Wages, succinctly defined, is payment received by an employee in exchange for the labor he/she supplies. It may be paid in goods or services but is customarily in money. The term in a broad sense refers to what is received in any way for labor, but wages usually refer to payments to workers who are paid by the hour, in contrast to a salary, which implies a more fixed and permanent form of income (e.g., payment by the month rather than by the hour). In economic theory, wages reckoned in money are called nominal wages, as distinguished from real wages, i.e., the amount of goods and services that the money will buy. Real wages depend on the price level, as well as on the nominal or money wages.
There is a school of thought that claims that the system of wages as we know it today developed as a direct consequence of capitalism's origins in the medieval ages. From medieval serfs and artisans who specialized in trades, wages marked the transition to free enterprise where the workers themselves "supplied" the capitalist labor without the limits imposed by their status.

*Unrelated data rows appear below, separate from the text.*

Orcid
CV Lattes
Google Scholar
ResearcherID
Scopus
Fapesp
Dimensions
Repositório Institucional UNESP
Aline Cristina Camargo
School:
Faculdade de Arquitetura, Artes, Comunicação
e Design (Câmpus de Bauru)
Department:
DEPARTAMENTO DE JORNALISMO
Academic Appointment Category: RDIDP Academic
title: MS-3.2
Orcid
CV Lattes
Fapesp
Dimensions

But I have to disagree. I believe that the concept of wages is rather more ancient than merely a medieval innovation rising together with capitalism from the feudal system. In fact, the idea of a payment given for some act is an image clearly utilized in the bible (cf. Matt 20:8, Luke 10:7, Rom 6:23, etc.). Indeed the parable of the vineyard laborers in the 20th chapter of the gospel of Matthew clearly captures the free labor system of which wages originated, but with a paradoxically twist that often characterizes Christ's parables, paradoxes which will certainly attract the ire of labor unions.
Thus the paradox "So the last will be first, and the first last" may also refer to the confusion of which came first, the medieval system of feudal serfdom or the capitalist system. The insistence that capitalism developed from medieval society is I believe a flawed notion. A careful perusal of the gospel text shows a fairly modern framework of capitalism for we find an interaction between first, an entrepreneur, the vineyard owner, who put together the necessary factors of production, and second, the workers, acting as free agents who supplies the labor for the vineyard owner for a fixed wage. The idea of free agency is further strengthened in the text when it seems to allude to an absence of a prior, formal relationship between the vineyard owner and the workers.
Many theories have been advanced to explain the nature of wages. The first of them was the subsistence theory of wages, also called the "iron law of wages," which maintains that wages cluster around the bare subsistence level of workers. A wage rate much above the subsistence level causes an increase in the number of workers; competition will then lead to a depression of wages back toward the cost of subsistence. Wages that are below subsistence reduce the size of the working population; in that case competition will raise wages, but only up to the subsistence level again.
In the surplus-value theory as propounded by Karl Marx, the value produced by the worker in excess of what is paid in wages is called surplus value. The surplus value, exacted from the worker, constitutes the capitalist's profit. The wage-fund theory is that wages are advanced out of a fixed fund of capital, from which an excess withdrawal, either through legislation or through union pressure, will ultimately reduce the amount available for other workers. Any increase in wages would also have to be taken out of profits, and their reduction would cause a decline in savings, which provide the capital from which the wage fund is derived.
The marginal-productivity theory maintains that employers will only pay a wage that is, at most, equal to the amount of extra value added to the total product by one additional worker.
The bargaining theory modifies the marginal-productivity theory by taking into consideration other factors (e.g., laws and social and political changes) that might affect the determination of wage levels and by acknowledging that certain basic assumptions (equal bargaining power of employer and employee, free competition between the two, and mobility of labor) that characterize the marginal-productivity theory do not hold in our present economic system.